Tim wrote: > * Joe Marshall wrote: >>I see nothing wrong with amusing myself by abusing people like this. > I must admit that I only see something wrong sometimes: it's quite > hard to feel sympathy for our current troll.
I actually somewhat disagree with this. The word Bedlam is derived from the nickname of the Bethlehem hospital in London. In the C18 and C19th is was fashionable to go an laugh and throw things at the chained up inmates. My concern is that *I* have been involved in the usenet equivalent.
> On the other hand what I feel badly about - if anything - is mostly > posting articles for my *own* amusement, regardless of whether others > might find them amusing. That's just arrogant, I think.
What do you do then? How do you tell whether things are amusing or not? Or do you not post things that are attempts at humour? Usenet would be a much duller place without the humour and the `open-mike' posting!
* Will Deakin wrote: > Tim wrote: > I actually somewhat disagree with this.
Yes, so do I. I am in multiple minds about it (Do I contradict myself? Very well then I contradict myself, (I am large, I contain multitudes.)).
> What do you do then? How do you tell whether things are amusing or > not? Or do you not post things that are attempts at humour? Usenet > would be a much duller place without the humour and the `open-mike' > posting!
Well, I guess the trick is to have some concern as to whether other people might find them funny rather than just posting stuff to amuse myself by causing ilias to foam...
Erik Naggum wrote: > * Pascal Costanza > | Are there any successful patterns how to deal with trolls, perhaps from > | other newsgroups?
> Stop responding to them.

**Provided data**.

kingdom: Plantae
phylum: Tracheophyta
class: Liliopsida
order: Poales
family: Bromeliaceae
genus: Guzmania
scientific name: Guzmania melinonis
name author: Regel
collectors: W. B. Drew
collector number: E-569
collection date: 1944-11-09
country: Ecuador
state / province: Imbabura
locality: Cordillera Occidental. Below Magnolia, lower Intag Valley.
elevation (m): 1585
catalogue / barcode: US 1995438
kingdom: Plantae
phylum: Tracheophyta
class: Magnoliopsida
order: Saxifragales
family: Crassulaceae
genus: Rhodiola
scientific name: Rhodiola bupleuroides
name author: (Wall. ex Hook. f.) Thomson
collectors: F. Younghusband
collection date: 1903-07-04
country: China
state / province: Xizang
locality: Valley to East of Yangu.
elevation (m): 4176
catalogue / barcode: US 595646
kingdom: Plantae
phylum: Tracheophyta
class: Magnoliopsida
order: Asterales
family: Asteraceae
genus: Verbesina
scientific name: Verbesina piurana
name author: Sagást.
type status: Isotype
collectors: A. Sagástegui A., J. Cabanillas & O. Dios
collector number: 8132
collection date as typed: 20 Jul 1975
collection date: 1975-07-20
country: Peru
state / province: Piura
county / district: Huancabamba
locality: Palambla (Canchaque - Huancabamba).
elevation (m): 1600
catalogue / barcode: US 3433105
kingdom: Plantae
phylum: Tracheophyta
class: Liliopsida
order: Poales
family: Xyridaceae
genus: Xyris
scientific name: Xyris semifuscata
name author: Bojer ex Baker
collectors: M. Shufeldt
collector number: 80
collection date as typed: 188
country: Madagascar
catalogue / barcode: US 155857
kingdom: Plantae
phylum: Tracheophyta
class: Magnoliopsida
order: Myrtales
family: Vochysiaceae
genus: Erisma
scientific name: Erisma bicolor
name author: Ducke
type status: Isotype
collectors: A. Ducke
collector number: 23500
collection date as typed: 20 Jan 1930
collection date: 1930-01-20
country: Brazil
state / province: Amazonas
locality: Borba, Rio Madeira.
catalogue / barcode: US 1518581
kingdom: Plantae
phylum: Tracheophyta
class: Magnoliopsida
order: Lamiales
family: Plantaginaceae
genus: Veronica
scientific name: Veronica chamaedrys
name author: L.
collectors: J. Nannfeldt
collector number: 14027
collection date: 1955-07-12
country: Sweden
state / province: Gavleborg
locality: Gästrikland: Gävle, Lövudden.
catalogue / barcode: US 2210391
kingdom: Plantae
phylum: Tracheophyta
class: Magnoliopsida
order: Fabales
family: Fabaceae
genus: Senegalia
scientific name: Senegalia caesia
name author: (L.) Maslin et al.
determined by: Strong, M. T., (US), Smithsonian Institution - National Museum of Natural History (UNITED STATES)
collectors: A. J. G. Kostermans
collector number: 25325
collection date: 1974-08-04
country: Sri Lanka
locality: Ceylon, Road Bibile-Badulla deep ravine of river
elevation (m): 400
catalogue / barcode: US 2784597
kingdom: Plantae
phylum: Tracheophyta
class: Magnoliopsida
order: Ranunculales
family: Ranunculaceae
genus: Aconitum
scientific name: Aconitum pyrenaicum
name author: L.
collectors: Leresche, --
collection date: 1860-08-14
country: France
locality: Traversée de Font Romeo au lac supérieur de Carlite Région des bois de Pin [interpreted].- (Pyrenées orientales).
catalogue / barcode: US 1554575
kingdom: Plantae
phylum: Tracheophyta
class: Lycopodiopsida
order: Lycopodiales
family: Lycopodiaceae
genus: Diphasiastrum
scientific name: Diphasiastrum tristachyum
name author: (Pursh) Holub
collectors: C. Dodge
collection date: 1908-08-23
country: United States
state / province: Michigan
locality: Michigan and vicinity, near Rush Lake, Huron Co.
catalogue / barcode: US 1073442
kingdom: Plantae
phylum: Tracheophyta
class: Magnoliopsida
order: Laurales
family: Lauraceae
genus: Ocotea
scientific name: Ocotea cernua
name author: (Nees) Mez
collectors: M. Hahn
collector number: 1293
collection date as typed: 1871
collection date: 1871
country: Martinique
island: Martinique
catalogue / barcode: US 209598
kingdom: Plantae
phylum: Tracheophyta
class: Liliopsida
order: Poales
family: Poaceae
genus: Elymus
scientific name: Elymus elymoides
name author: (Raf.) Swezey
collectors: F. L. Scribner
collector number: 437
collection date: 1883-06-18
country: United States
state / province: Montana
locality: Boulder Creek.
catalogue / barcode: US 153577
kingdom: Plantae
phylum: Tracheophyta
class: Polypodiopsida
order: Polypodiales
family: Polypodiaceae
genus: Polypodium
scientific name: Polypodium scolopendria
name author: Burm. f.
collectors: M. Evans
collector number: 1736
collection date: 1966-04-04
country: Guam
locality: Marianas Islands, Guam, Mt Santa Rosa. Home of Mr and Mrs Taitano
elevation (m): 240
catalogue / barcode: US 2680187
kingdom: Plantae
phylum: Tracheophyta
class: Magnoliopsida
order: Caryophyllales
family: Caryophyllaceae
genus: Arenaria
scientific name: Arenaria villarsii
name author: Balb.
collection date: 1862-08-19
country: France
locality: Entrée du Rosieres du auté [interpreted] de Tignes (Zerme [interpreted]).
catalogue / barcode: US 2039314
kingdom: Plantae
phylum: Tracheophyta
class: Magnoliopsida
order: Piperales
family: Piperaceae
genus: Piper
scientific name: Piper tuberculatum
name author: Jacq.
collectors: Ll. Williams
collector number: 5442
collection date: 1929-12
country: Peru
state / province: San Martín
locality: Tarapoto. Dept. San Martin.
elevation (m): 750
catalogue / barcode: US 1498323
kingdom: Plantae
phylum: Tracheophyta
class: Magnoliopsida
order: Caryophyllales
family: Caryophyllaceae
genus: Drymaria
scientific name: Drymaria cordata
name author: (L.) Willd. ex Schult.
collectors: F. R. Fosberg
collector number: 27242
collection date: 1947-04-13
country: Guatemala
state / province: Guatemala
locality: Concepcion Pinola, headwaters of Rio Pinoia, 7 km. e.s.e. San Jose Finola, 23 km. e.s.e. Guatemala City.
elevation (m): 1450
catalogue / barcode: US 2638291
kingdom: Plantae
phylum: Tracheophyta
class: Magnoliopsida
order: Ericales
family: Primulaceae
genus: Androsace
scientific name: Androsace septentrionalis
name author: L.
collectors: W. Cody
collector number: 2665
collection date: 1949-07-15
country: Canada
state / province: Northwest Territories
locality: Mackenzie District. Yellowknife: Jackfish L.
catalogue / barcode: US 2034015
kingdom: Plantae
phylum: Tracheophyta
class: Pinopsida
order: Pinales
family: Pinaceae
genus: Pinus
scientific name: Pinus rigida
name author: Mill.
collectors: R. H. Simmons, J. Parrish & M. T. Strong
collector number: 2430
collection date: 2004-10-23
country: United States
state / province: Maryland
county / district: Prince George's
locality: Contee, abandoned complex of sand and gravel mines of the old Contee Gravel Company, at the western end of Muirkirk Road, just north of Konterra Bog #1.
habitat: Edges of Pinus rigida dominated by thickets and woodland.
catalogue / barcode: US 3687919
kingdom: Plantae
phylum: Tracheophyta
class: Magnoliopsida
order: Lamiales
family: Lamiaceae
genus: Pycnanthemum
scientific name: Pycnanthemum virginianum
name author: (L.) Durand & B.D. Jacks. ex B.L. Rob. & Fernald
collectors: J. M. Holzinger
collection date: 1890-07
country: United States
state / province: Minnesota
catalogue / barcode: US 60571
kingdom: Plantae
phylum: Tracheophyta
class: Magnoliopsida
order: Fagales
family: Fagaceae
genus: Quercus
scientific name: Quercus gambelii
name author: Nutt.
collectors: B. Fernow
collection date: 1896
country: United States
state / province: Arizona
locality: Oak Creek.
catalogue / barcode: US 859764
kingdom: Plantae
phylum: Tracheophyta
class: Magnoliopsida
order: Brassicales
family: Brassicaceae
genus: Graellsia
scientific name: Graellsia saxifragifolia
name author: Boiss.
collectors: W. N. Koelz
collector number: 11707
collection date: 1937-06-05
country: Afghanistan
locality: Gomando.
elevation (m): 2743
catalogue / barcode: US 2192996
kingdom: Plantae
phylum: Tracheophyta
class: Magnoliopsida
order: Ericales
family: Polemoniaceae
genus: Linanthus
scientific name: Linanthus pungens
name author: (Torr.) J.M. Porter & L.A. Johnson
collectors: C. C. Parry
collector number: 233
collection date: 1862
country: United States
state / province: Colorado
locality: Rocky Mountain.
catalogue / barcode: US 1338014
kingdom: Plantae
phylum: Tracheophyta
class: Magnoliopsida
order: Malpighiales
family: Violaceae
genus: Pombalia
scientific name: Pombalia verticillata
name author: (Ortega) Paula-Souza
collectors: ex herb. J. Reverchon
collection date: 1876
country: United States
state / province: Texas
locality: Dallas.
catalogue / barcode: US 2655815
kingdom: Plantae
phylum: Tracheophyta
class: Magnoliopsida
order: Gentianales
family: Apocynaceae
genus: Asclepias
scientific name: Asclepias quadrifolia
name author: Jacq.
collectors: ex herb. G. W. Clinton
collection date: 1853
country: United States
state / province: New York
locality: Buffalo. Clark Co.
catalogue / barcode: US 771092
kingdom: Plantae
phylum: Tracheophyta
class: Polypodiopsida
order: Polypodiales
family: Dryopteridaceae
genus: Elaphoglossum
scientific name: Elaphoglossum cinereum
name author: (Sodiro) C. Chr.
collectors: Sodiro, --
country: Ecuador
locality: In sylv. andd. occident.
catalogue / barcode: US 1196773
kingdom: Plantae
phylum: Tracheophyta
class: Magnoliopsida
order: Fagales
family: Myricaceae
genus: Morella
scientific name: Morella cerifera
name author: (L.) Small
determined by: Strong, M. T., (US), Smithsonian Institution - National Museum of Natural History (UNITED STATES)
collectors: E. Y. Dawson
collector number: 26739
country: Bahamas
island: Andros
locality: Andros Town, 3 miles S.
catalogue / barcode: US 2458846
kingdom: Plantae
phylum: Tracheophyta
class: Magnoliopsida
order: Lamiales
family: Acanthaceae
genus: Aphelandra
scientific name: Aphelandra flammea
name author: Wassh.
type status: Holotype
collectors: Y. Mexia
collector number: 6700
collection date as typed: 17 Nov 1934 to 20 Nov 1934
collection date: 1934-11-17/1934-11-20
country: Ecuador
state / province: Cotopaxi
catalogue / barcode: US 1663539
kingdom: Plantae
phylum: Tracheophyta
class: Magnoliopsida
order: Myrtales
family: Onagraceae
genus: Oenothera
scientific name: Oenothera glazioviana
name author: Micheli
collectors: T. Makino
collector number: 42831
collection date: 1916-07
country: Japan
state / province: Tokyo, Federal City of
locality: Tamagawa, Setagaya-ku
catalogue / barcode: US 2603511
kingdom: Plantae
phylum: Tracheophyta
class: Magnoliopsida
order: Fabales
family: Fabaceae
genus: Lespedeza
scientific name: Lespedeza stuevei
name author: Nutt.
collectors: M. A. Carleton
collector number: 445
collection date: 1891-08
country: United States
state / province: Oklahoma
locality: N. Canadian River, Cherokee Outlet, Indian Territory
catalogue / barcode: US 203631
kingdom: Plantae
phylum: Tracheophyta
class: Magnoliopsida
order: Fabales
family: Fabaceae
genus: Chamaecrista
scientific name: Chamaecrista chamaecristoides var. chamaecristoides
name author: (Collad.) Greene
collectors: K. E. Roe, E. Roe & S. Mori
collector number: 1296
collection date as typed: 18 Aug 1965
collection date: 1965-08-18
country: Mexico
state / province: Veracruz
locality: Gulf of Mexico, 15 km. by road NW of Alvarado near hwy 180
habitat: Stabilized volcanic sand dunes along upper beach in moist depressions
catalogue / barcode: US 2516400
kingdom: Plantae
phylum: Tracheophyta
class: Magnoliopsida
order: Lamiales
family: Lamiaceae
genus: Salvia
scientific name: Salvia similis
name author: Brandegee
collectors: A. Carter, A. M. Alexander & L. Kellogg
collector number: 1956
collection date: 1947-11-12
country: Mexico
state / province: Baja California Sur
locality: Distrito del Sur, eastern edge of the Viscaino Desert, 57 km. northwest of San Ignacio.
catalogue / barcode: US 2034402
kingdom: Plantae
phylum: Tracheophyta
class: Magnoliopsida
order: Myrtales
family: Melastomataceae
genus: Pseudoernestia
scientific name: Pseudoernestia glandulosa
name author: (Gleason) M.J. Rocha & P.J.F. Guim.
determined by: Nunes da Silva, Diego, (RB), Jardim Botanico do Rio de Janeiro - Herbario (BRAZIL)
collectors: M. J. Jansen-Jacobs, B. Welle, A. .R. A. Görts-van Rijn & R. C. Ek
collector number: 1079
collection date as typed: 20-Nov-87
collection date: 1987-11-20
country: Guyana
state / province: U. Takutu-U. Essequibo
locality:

**Assignment A**. From the newsgroup discussion, quote the passage starting at "Well, I guess" and ending at "ilias to foam...".
**Assignment B**. Translate this sentence from the newsgroup discussion into French: "How do you tell whether things are amusing or not?"
**Assignment C**. According to the newsgroup discussion, what is the word Bedlam derived from?

**Response area A**.
Well, I guess the trick is to have some concern as to whether other people might find them funny rather than just posting stuff to amuse myself by causing ilias to foam...

**Response area B**. Comment savez-vous si des choses sont amusantes ou non ?

**Response area C**. It is derived from the nickname of the Bethlehem hospital in London.